Source records.
----------
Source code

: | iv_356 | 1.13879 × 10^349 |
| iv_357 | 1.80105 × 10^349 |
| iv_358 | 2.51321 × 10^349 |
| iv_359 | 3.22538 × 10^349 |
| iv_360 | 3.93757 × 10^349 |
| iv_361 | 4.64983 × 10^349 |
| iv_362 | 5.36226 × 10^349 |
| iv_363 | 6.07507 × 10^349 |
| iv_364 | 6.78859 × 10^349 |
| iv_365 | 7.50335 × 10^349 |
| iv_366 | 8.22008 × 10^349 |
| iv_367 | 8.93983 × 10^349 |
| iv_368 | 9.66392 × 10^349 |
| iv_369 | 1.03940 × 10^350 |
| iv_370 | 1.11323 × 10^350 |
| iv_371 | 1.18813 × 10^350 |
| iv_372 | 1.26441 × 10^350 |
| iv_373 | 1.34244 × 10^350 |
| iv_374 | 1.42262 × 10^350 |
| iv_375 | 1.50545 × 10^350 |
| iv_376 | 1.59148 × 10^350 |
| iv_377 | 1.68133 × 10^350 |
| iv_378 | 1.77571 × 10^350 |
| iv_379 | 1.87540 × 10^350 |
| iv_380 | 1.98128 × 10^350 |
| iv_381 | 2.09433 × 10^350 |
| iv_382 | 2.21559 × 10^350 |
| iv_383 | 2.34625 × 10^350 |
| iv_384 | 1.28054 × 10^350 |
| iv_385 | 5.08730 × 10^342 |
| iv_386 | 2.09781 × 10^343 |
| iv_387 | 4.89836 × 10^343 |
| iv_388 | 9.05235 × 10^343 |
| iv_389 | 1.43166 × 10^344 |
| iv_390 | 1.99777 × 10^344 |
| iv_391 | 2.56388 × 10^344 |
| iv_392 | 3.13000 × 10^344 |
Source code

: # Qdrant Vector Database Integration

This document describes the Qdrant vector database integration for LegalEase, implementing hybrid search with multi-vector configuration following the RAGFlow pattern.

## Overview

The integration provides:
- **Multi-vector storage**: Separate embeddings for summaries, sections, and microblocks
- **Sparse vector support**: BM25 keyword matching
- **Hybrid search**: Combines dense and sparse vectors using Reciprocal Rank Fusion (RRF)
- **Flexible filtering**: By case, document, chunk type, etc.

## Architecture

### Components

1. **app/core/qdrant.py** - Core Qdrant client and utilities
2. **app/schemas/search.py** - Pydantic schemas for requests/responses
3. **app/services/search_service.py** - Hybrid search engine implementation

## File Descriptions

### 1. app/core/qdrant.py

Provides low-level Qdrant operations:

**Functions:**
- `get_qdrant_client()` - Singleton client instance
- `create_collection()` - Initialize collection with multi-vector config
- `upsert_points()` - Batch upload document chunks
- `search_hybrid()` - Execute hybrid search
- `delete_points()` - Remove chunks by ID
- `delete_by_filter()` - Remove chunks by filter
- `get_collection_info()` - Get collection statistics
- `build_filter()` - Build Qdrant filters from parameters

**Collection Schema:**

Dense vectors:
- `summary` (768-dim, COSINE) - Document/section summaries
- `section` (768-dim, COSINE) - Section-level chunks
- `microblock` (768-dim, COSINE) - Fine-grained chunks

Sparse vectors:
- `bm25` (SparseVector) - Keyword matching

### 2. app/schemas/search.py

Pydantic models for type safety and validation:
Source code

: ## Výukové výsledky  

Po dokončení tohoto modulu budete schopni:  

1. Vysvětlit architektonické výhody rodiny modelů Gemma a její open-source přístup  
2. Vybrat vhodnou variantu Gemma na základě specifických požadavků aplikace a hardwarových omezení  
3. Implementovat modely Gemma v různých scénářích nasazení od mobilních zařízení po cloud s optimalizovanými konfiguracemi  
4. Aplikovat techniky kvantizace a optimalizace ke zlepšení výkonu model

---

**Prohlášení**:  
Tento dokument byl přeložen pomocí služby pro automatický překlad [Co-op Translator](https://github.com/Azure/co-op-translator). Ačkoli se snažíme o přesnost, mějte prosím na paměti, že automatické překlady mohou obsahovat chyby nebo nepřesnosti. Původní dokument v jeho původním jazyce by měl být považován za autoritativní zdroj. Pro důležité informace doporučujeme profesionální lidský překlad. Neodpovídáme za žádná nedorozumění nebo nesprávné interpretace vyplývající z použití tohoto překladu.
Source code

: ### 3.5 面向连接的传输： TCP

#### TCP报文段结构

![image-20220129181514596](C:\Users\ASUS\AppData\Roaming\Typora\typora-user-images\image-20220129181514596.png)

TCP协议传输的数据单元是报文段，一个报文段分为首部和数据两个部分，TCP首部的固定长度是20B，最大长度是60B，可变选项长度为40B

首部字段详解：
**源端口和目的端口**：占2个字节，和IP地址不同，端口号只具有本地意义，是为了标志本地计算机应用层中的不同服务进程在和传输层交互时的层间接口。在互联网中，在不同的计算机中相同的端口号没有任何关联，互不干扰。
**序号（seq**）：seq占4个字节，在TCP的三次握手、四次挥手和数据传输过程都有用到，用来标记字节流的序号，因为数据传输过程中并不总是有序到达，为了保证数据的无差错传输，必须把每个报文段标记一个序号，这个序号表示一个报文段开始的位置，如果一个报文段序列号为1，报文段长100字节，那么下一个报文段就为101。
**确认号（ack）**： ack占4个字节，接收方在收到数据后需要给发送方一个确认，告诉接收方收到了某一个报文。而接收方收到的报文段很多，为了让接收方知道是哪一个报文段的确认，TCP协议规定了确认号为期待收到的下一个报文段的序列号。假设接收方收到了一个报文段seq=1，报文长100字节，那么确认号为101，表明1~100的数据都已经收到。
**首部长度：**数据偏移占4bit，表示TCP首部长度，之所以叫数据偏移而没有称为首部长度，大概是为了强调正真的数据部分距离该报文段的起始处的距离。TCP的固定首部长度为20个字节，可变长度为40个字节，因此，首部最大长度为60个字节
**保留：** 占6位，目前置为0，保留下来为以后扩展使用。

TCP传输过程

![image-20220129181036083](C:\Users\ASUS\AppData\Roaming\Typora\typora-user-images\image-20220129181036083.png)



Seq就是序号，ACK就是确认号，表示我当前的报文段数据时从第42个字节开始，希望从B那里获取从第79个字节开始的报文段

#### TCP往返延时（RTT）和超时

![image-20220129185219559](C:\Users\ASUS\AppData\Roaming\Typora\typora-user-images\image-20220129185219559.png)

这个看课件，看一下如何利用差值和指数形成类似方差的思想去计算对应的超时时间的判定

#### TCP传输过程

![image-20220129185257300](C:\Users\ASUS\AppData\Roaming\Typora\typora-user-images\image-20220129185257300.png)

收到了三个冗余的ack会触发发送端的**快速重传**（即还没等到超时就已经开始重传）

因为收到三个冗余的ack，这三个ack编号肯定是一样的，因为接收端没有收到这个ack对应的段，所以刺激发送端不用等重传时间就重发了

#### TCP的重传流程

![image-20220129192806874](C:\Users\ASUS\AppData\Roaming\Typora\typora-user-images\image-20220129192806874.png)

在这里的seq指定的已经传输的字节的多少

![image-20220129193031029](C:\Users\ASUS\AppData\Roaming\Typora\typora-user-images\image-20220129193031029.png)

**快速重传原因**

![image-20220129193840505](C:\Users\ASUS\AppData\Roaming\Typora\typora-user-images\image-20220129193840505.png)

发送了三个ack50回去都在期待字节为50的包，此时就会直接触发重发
----------
Work required. Please reproduce every one of the records above, character for character, without changing anything.

Written reply.
Source code

: | iv_356 | 1.13879 × 10^349 |
| iv_357 | 1.80105 × 10^349 |
| iv_358 | 2.51321 × 10^349 |
| iv_359 | 3.22538 × 10^349 |
| iv_360 | 3.93757 × 10^349 |
| iv_361 | 4.64983 × 10^349 |
| iv_362 | 5.36226 × 10^349 |
| iv_363 | 6.07507 × 10^349 |
| iv_364 | 6.78859 × 10^349 |
| iv_365 | 7.50335 × 10^349 |
| iv_366 | 8.22008 × 10^349 |
| iv_367 | 8.93983 × 10^349 |
| iv_368 | 9.66392 × 10^349 |
| iv_369 | 1.03940 × 10^350 |
| iv_370 | 1.11323 × 10^350 |
| iv_371 | 1.18813 × 10^350 |
| iv_372 | 1.26441 × 10^350 |
| iv_373 | 1.34244 × 10^350 |
| iv_374 | 1.42262 × 10^350 |
| iv_375 | 1.50545 × 10^350 |
| iv_376 | 1.59148 × 10^350 |
| iv_377 | 1.68133 × 10^350 |
| iv_378 | 1.77571 × 10^350 |
| iv_379 | 1.87540 × 10^350 |
| iv_380 | 1.98128 × 10^350 |
| iv_381 | 2.09433 × 10^350 |
| iv_382 | 2.21559 × 10^350 |
| iv_383 | 2.34625 × 10^350 |
| iv_384 | 1.28054 × 10^350 |
| iv_385 | 5.08730 × 10^342 |
| iv_386 | 2.09781 × 10^343 |
| iv_387 | 4.89836 × 10^343 |
| iv_388 | 9.05235 × 10^343 |
| iv_389 | 1.43166 × 10^344 |
| iv_390 | 1.99777 × 10^344 |
| iv_391 | 2.56388 × 10^344 |
| iv_392 | 3.13000 × 10^344 |
Source code

: # Qdrant Vector Database Integration

This document describes the Qdrant vector database integration for LegalEase, implementing hybrid search with multi-vector configuration following the RAGFlow pattern.

## Overview

The integration provides:
- **Multi-vector storage**: Separate embeddings for summaries, sections, and microblocks
- **Sparse vector support**: BM25 keyword matching
- **Hybrid search**: Combines dense and sparse vectors using Reciprocal Rank Fusion (RRF)
- **Flexible filtering**: By case, document, chunk type, etc.

## Architecture

### Components

1. **app/core/qdrant.py** - Core Qdrant client and utilities
2. **app/schemas/search.py** - Pydantic schemas for requests/responses
3. **app/services/search_service.py** - Hybrid search engine implementation

## File Descriptions

### 1. app/core/qdrant.py

Provides low-level Qdrant operations:

**Functions:**
- `get_qdrant_client()` - Singleton client instance
- `create_collection()` - Initialize collection with multi-vector config
- `upsert_points()` - Batch upload document chunks
- `search_hybrid()` - Execute hybrid search
- `delete_points()` - Remove chunks by ID
- `delete_by_filter()` - Remove chunks by filter
- `get_collection_info()` - Get collection statistics
- `build_filter()` - Build Qdrant filters from parameters

**Collection Schema:**

Dense vectors:
- `summary` (768-dim, COSINE) - Document/section summaries
- `section` (768-dim, COSINE) - Section-level chunks
- `microblock` (768-dim, COSINE) - Fine-grained chunks

Sparse vectors:
- `bm25` (SparseVector) - Keyword matching

### 2. app/schemas/search.py

Pydantic models for type safety and validation:
Source code

: ## Výukové výsledky  

Po dokončení tohoto modulu budete schopni:  

1. Vysvětlit architektonické výhody rodiny modelů Gemma a její open-source přístup  
2. Vybrat vhodnou variantu Gemma na základě specifických požadavků aplikace a hardwarových omezení  
3. Implementovat modely Gemma v různých scénářích nasazení od mobilních zařízení po cloud s optimalizovanými konfiguracemi  
4. Aplikovat techniky kvantizace a optimalizace ke zlepšení výkonu model

---

**Prohlášení**:  
Tento dokument byl přeložen pomocí služby pro automatický překlad [Co-op Translator](https://github.com/Azure/co-op-translator). Ačkoli se snažíme o přesnost, mějte prosím na paměti, že automatické překlady mohou obsahovat chyby nebo nepřesnosti. Původní dokument v jeho původním jazyce by měl být považován za autoritativní zdroj. Pro důležité informace doporučujeme profesionální lidský překlad. Neodpovídáme za žádná nedorozumění nebo nesprávné interpretace vyplývající z použití tohoto překladu.
Source code

: ### 3.5 面向连接的传输： TCP

#### TCP报文段结构

![image-20220129181514596](C:\Users\ASUS\AppData\Roaming\Typora\typora-user-images\image-20220129181514596.png)

TCP协议传输的数据单元是报文段，一个报文段分为首部和数据两个部分，TCP首部的固定长度是20B，最大长度是60B，可变选项长度为40B

首部字段详解：
**源端口和目的端口**：占2个字节，和IP地址不同，端口号只具有本地意义，是为了标志本地计算机应用层中的不同服务进程在和传输层交互时的层间接口。在互联网中，在不同的计算机中相同的端口号没有任何关联，互不干扰。
**序号（seq**）：seq占4个字节，在TCP的三次握手、四次挥手和数据传输过程都有用到，用来标记字节流的序号，因为数据传输过程中并不总是有序到达，为了保证数据的无差错传输，必须把每个报文段标记一个序号，这个序号表示一个报文段开始的位置，如果一个报文段序列号为1，报文段长100字节，那么下一个报文段就为101。
**确认号（ack）**： ack占4个字节，接收方在收到数据后需要给发送方一个确认，告诉接收方收到了某一个报文。而接收方收到的报文段很多，为了让接收方知道是哪一个报文段的确认，TCP协议规定了确认号为期待收到的下一个报文段的序列号。假设接收方收到了一个报文段seq=1，报文长100字节，那么确认号为101，表明1~100的数据都已经收到。
**首部长度：**数据偏移占4bit，表示TCP首部长度，之所以叫数据偏移而没有称为首部长度，大概是为了强调正真的数据部分距离该报文段的起始处的距离。TCP的固定首部长度为20个字节，可变长度为40个字节，因此，首部最大长度为60个字节
**保留：** 占6位，目前置为0，保留下来为以后扩展使用。

TCP传输过程

![image-20220129181036083](C:\Users\ASUS\AppData\Roaming\Typora\typora-user-images\image-20220129181036083.png)



Seq就是序号，ACK就是确认号，表示我当前的报文段数据时从第42个字节开始，希望从B那里获取从第79个字节开始的报文段

#### TCP往返延时（RTT）和超时

![image-20220129185219559](C:\Users\ASUS\AppData\Roaming\Typora\typora-user-images\image-20220129185219559.png)

这个看课件，看一下如何利用差值和指数形成类似方差的思想去计算对应的超时时间的判定

#### TCP传输过程

![image-20220129185257300](C:\Users\ASUS\AppData\Roaming\Typora\typora-user-images\image-20220129185257300.png)

收到了三个冗余的ack会触发发送端的**快速重传**（即还没等到超时就已经开始重传）

因为收到三个冗余的ack，这三个ack编号肯定是一样的，因为接收端没有收到这个ack对应的段，所以刺激发送端不用等重传时间就重发了

#### TCP的重传流程

![image-20220129192806874](C:\Users\ASUS\AppData\Roaming\Typora\typora-user-images\image-20220129192806874.png)

在这里的seq指定的已经传输的字节的多少

![image-20220129193031029](C:\Users\ASUS\AppData\Roaming\Typora\typora-user-images\image-20220129193031029.png)

**快速重传原因**

![image-20220129193840505](C:\Users\ASUS\AppData\Roaming\Typora\typora-user-images\image-20220129193840505.png)

发送了三个ack50回去都在期待字节为50的包，此时就会直接触发重发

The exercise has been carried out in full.